- _Activity_: Your answer must be the exact lines from the one holding "camera: 35 degrees left, 5 degrees up" through the last line of the records below, with no pictures.

═════ Data section ═════

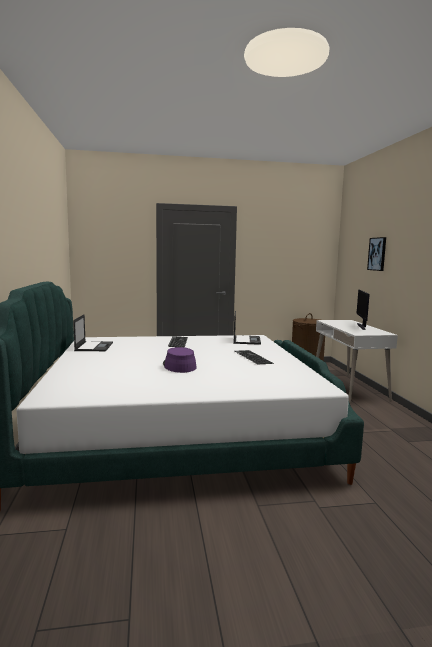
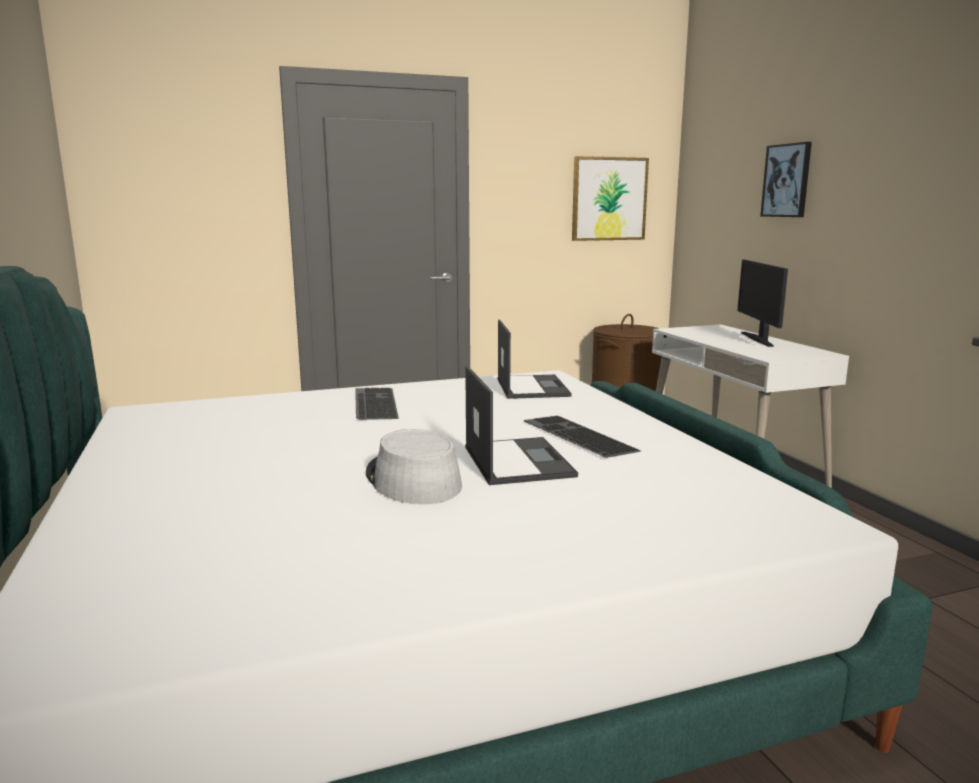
camera: 10 degrees left, 5 degrees up
laptop [73,314,113,351] -> laptop moved to [465,366,578,485]
purple hat [163,347,197,373] -> grey hat [366,429,462,504]
none -> picture [572,156,649,241]

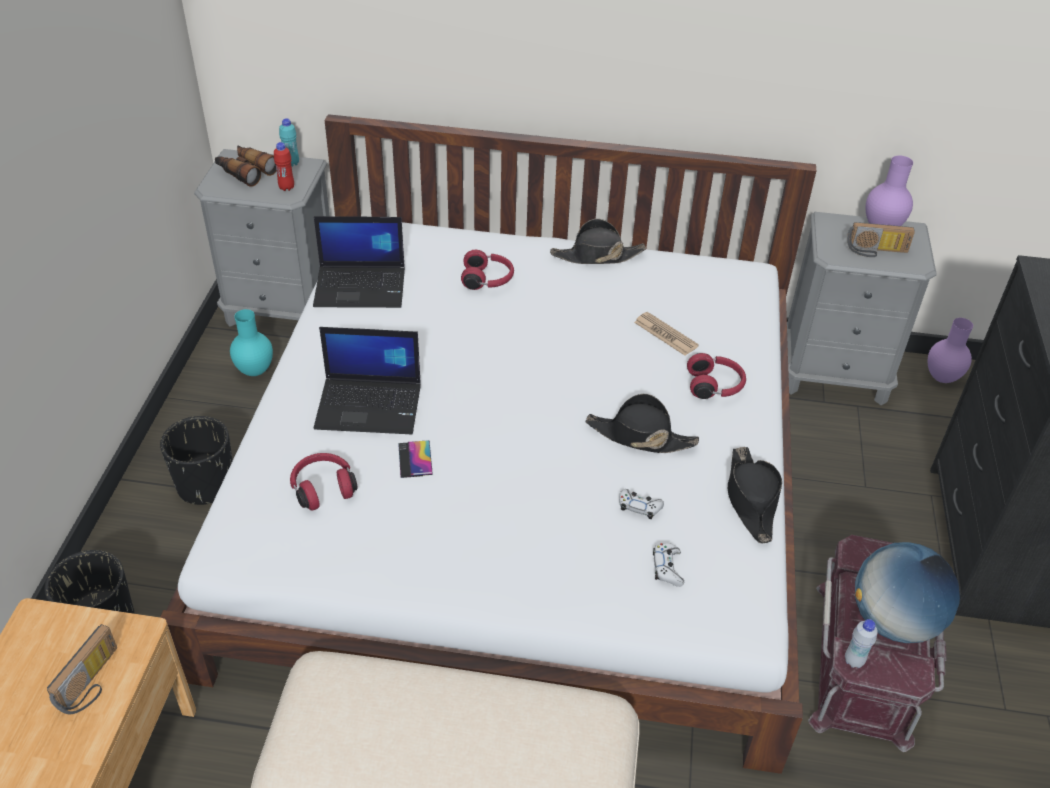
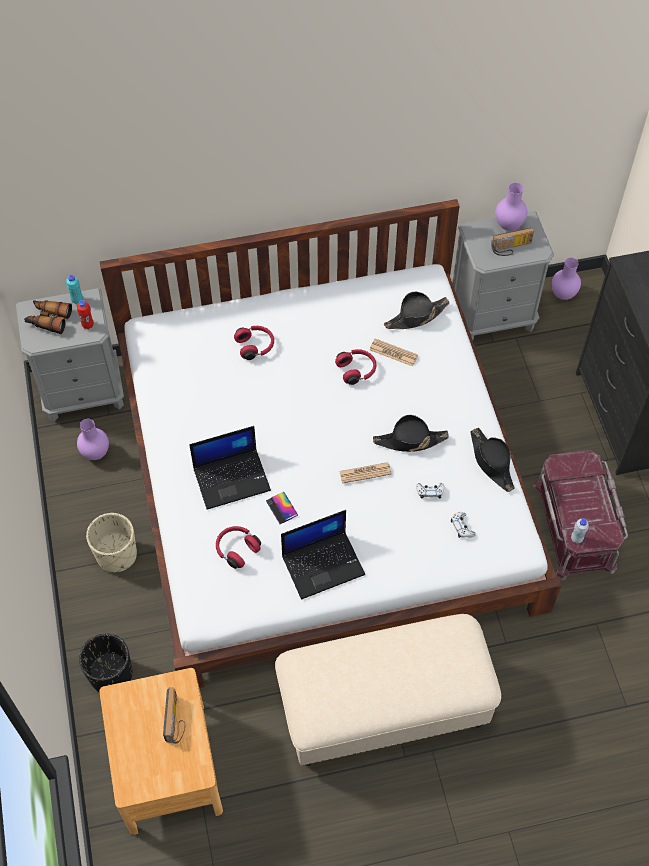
camera: 20 degrees left, 15 degrees up
black planter [160,416,232,505] -> beige planter [86,513,137,572]
turquoise vase [230,309,273,376] -> purple vase [77,419,109,460]
laptop [313,216,405,308] -> laptop moved to [281,510,365,600]
black hat [550,219,646,264] -> black hat moved to [384,292,450,329]
red headphones [687,353,746,399] -> red headphones moved to [335,349,376,385]
globe [855,542,960,643] -> none
none -> newspaper [339,462,392,484]

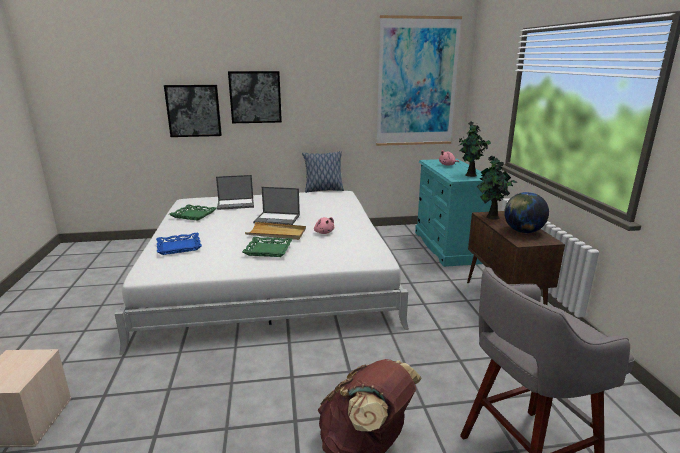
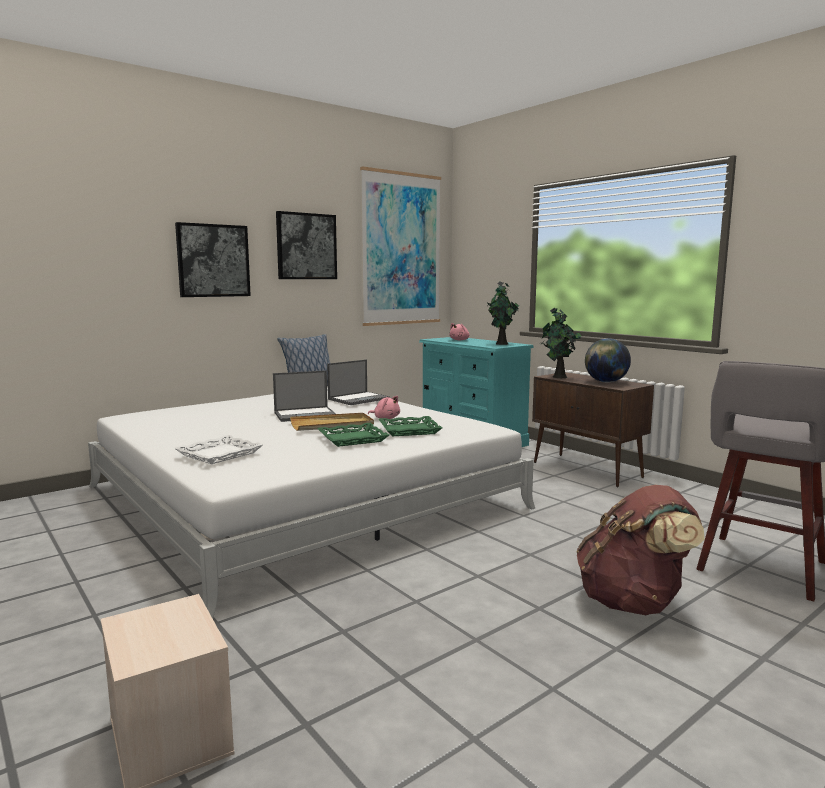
camera: 30 degrees left, 10 degrees down
blue tray [156,233,202,255] -> white tray [174,435,264,464]
picture [164,85,222,137] -> picture moved to [276,211,337,279]
green tray [169,204,216,221] -> green tray moved to [378,416,442,436]
laptop [216,175,254,210] -> laptop moved to [327,359,390,405]

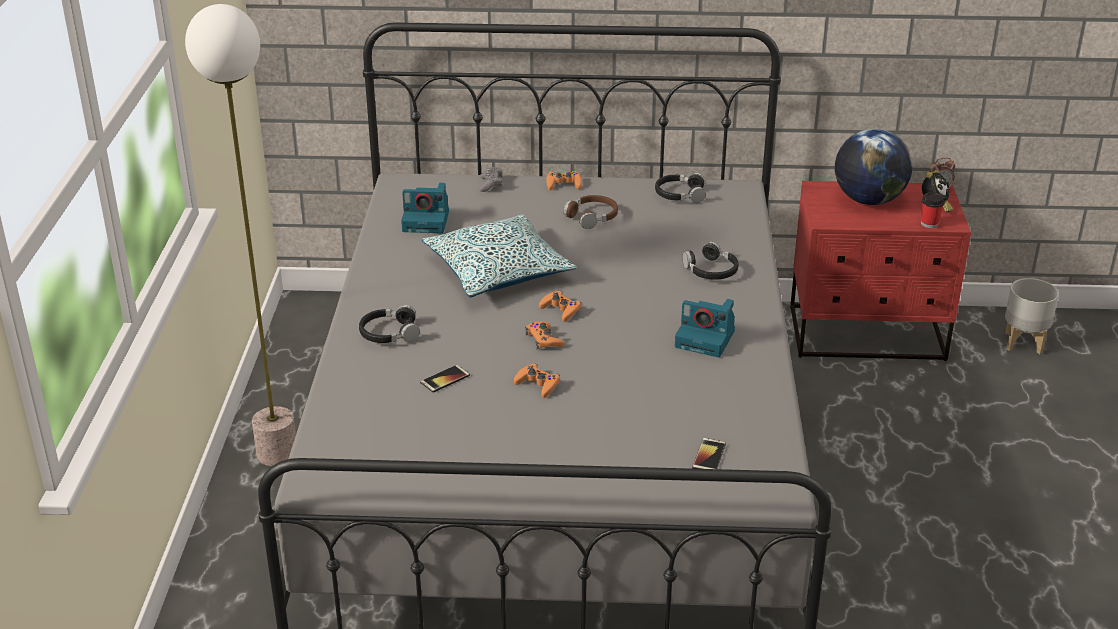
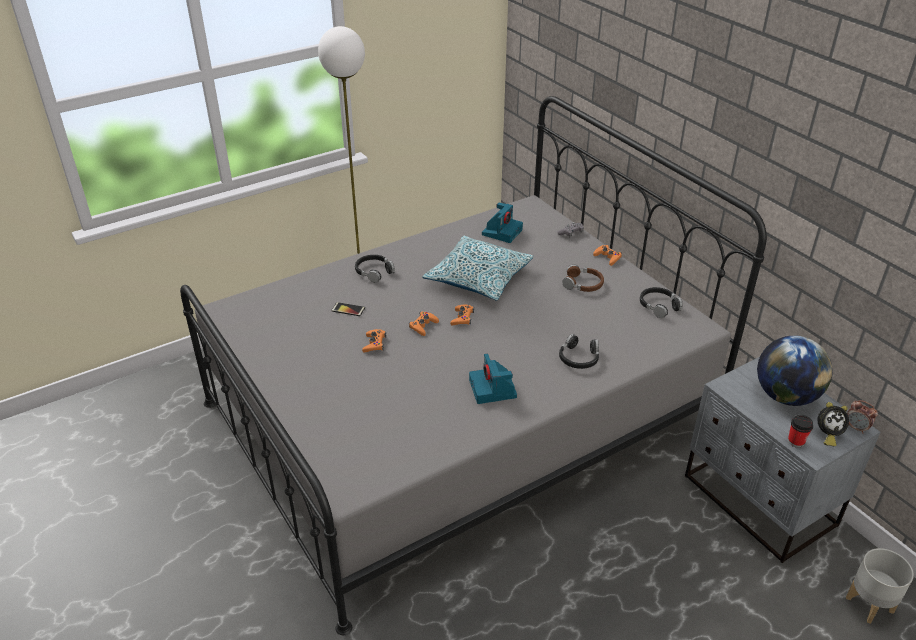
camera: 55 degrees right, 5 degrees up
camera [401,183,449,233] -> camera turned 120 degrees counterclockwise [482,203,523,243]
phone [692,438,726,469] -> none
red nightstand [790,181,971,361] -> grey nightstand [685,357,880,563]

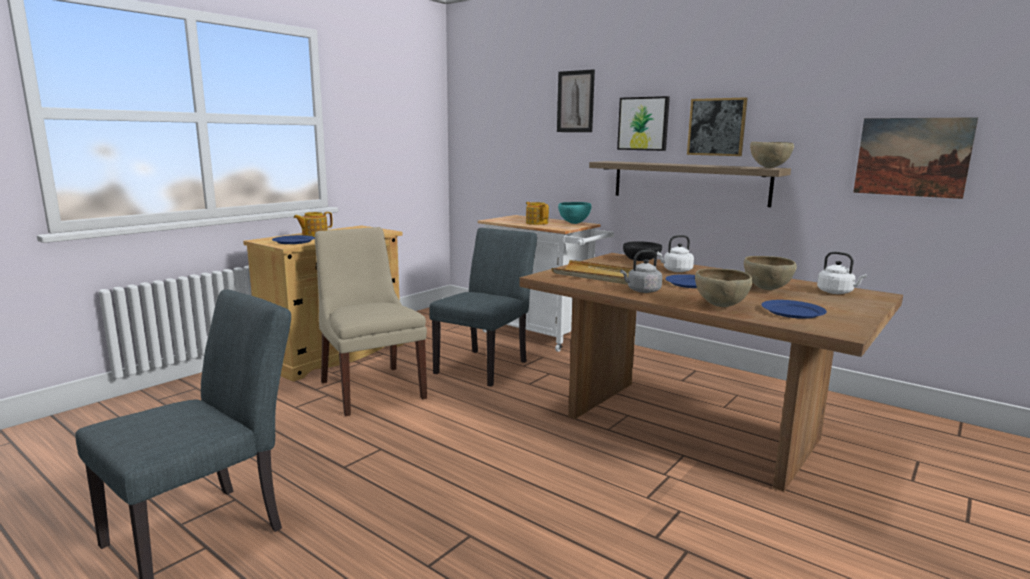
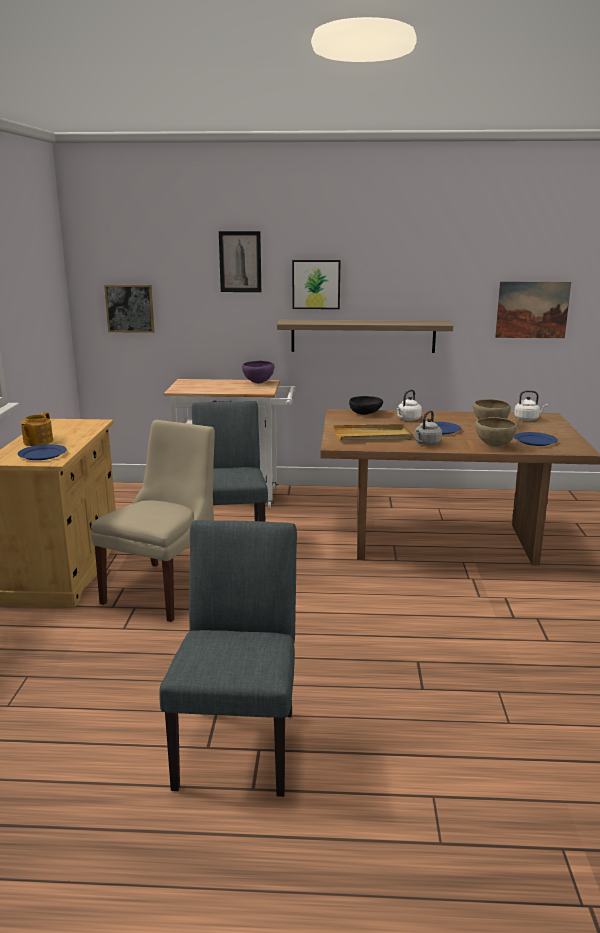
camera: 35 degrees left, 5 degrees up
beige chair [315,227,427,416] -> beige chair turned 90 degrees clockwise [91,420,215,622]
teapot [526,202,549,225] -> none
turquoise bowl [558,202,592,224] -> purple bowl [242,361,274,383]
picture [687,97,748,156] -> picture moved to [104,285,154,333]
brown bowl [750,142,794,168] -> none

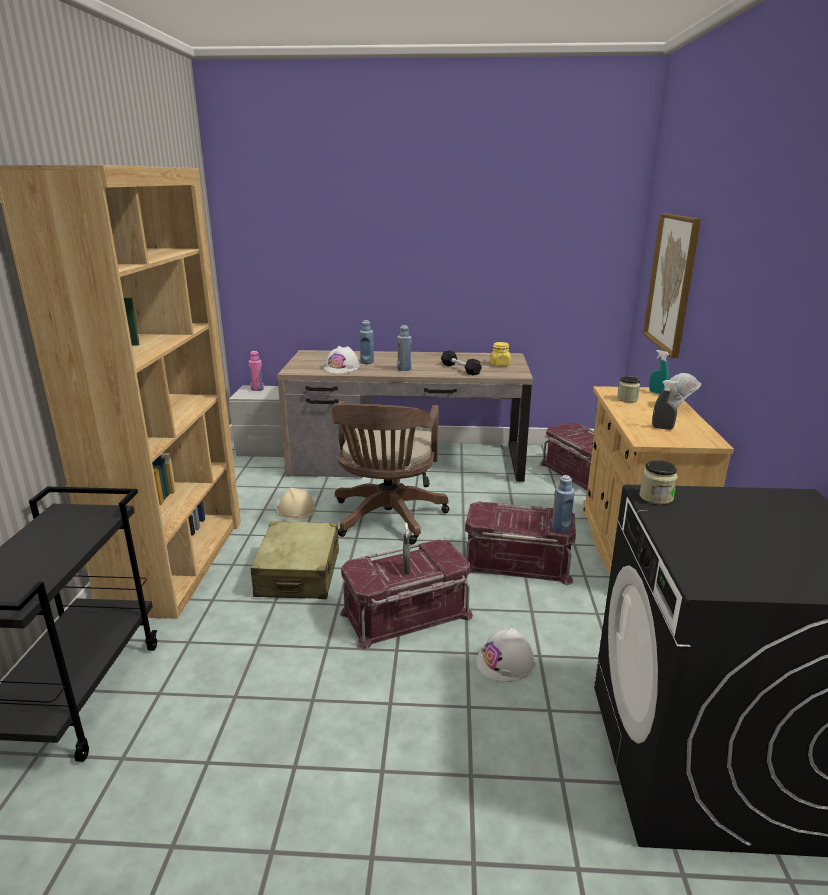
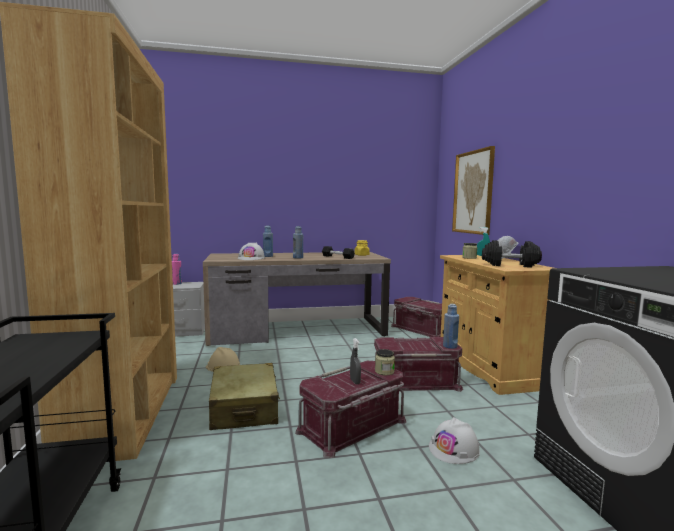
camera: 15 degrees left, 15 degrees down
brown office chair [332,401,450,544] -> none
jar [639,460,678,504] -> jar moved to [375,349,395,375]
grey spray bottle [652,380,679,430] -> black dumbbell [482,240,542,267]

═════

- _Reply to the task_:
camera: 35 degrees left, 5 degrees up
beige chair [315,227,427,416] -> beige chair turned 90 degrees clockwise [91,420,215,622]
teapot [526,202,549,225] -> none
turquoise bowl [558,202,592,224] -> purple bowl [242,361,274,383]
picture [687,97,748,156] -> picture moved to [104,285,154,333]
brown bowl [750,142,794,168] -> none

camera: 15 degrees left, 15 degrees down
brown office chair [332,401,450,544] -> none
jar [639,460,678,504] -> jar moved to [375,349,395,375]
grey spray bottle [652,380,679,430] -> black dumbbell [482,240,542,267]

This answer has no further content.